Por Paulo Pinheiro em 15 de Jun de 2016

  A efeméride foi assinalada com a realização de um jantar que reuniu actuais e antigos elementos do rancho. José Simões refere que ao longo destes 50 anos a instituição soube sempre evoluir do ponto de vista qualitativo e antecipa muitos mais anos de vida para o rancho “naturalmente que quando iniciámos este percurso pouca gente acreditava que pudéssemos chegar até aqui; tivemos um caminho com altos e baixos como acontece a todas as instituições mas a verdade é que chegámos até aqui e temos uma realidade de crescimento. O rancho tem procurado sempre melhorar a sua qualidade, estamos cheios de vida e de alegria e convencidos que vamos ter muitos mais anos pela frente. Actualmente o grupo tem 46 elementos activos mas é um número que pode vir a aumentar uma vez que já demos os primeiros passos no sentido de criar uma escola de tradições e esse projecto pode ser a semente para o nosso futuro”.

 

 

Apesar de completar meio século de existência o rancho autonomizou-se há quatro anos do grupo recreativo refugiense, o que levou à constituição de uma associação autónoma. Vítor Tomás Ferreira, presidente da direcção, refere que se tratou de uma aposta acertada mas alerta para a importância de reforçar o diálogo entre as duas instituições “um dia a história vai-se escrever mas a minha visão é que é importante sabermos trabalhar em cooperação uns com os outros. Nós sabemos que a autonomização pode trazer vantagens ao nível da independência mas eu estarei sempre disposto haver uma aproximação entre as pessoas. Inclusivamente eu acho que até a autarquia já podia ter dado alguns passos nesse sentido e eu acho que seria importante que um dia nos pudéssemos juntar todos à mesma mesa e pelo menos conversar sobre este assunto”.

 

 

A grande ambição do rancho passa por conseguir a ampliação da sua sede social, uma vez que a actual não dispõe de um espaço para ensaios e muito do seu espólio está guardado por falta de condições da sua casa museu.

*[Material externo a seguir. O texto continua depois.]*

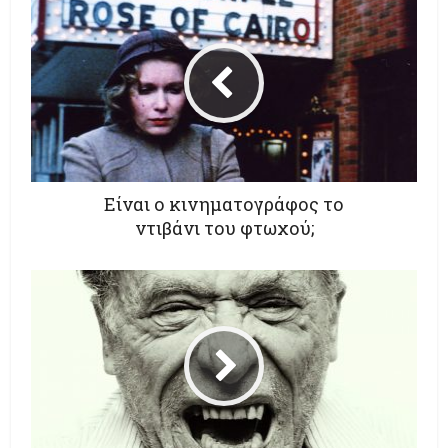
Είναι ο κινηματογράφος το
ντιβάνι του φτωχού;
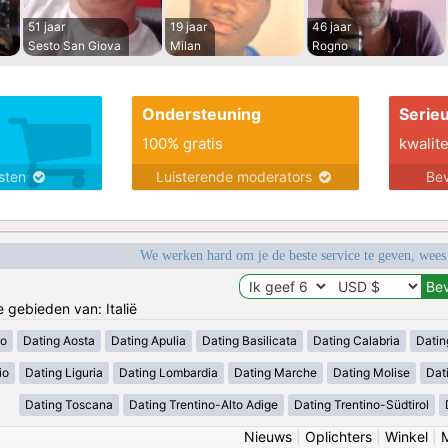
51 jaar
19 jaar
46 jaar
Sesto San Giova
Milan
Rogno
Ondersteuning
Serie
100% gratis
kwalite
nsten
Luisterende moderators
Bev
We werken hard om je de beste service te geven, wees
e gebieden van: Italië
zo
Dating Aosta
Dating Apulia
Dating Basilicata
Dating Calabria
Datin
io
Dating Liguria
Dating Lombardia
Dating Marche
Dating Molise
Dat
Dating Toscana
Dating Trentino-Alto Adige
Dating Trentino-Südtirol
Nieuws
|
Oplichters
|
Winkel
|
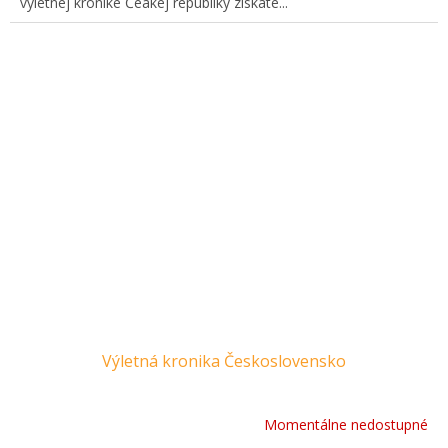
výletnej kronike Čeakej republiky získate...
Výletná kronika Československo
Momentálne nedostupné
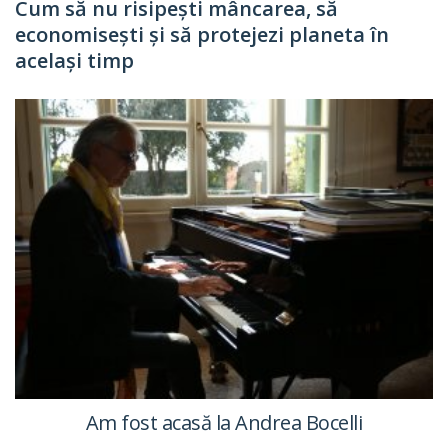
Cum să nu risipești mâncarea, să
economisești și să protejezi planeta în
același timp
Am fost acasă la Andrea Bocelli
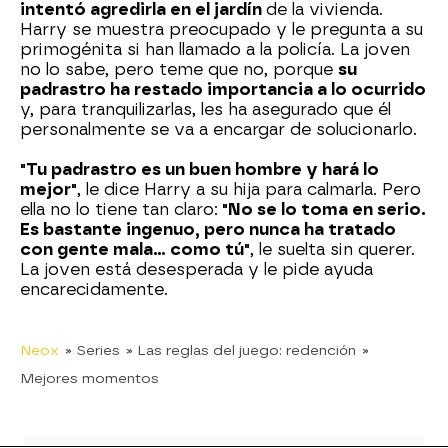
intentó agredirla en el jardín
de la vivienda.
Harry se muestra preocupado y le pregunta a su
primogénita si han llamado a la policía. La joven
no lo sabe, pero teme que no, porque
su
padrastro ha restado importancia a lo ocurrido
y, para tranquilizarlas, les ha asegurado que él
personalmente se va a encargar de solucionarlo.
"Tu padrastro es un buen hombre y hará lo
mejor"
, le dice Harry a su hija para calmarla. Pero
ella no lo tiene tan claro:
"No se lo toma en serio.
Es bastante ingenuo, pero nunca ha tratado
con gente mala… como tú"
, le suelta sin querer.
La joven está desesperada y le pide ayuda
encarecidamente.
Neox
» Series
» Las reglas del juego: redención
»
Mejores momentos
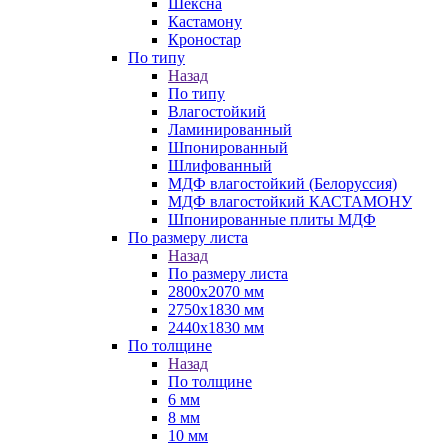
Шексна
Кастамону
Кроностар
По типу
Назад
По типу
Влагостойкий
Ламинированный
Шпонированный
Шлифованный
МДФ влагостойкий (Белоруссия)
МДФ влагостойкий КАСТАМОНУ
Шпонированные плиты МДФ
По размеру листа
Назад
По размеру листа
2800х2070 мм
2750х1830 мм
2440х1830 мм
По толщине
Назад
По толщине
6 мм
8 мм
10 мм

Jorge Torrão, vereador com o pelouro da cultura na câmara da Covilhã, refere que a autarquia está atenta a esta necessidade e promete apoiar a concretização dessa ampliação “todas as instituições, como é o caso deste rancho, que manifestam a sua necessidade de expandir e de criar novas condições para o desenvolvimento do seu trabalho são merecedoras da nossa atenção. Sabemos bem as dificuldades que existem em se criarem novos espaços mas esta é uma situação que está a ser vista e nós estamos atentos àquilo que o rancho nos tem dito e disponíveis para ajudar a encontrar a melhor solução para melhorar o desempenho desta associação”.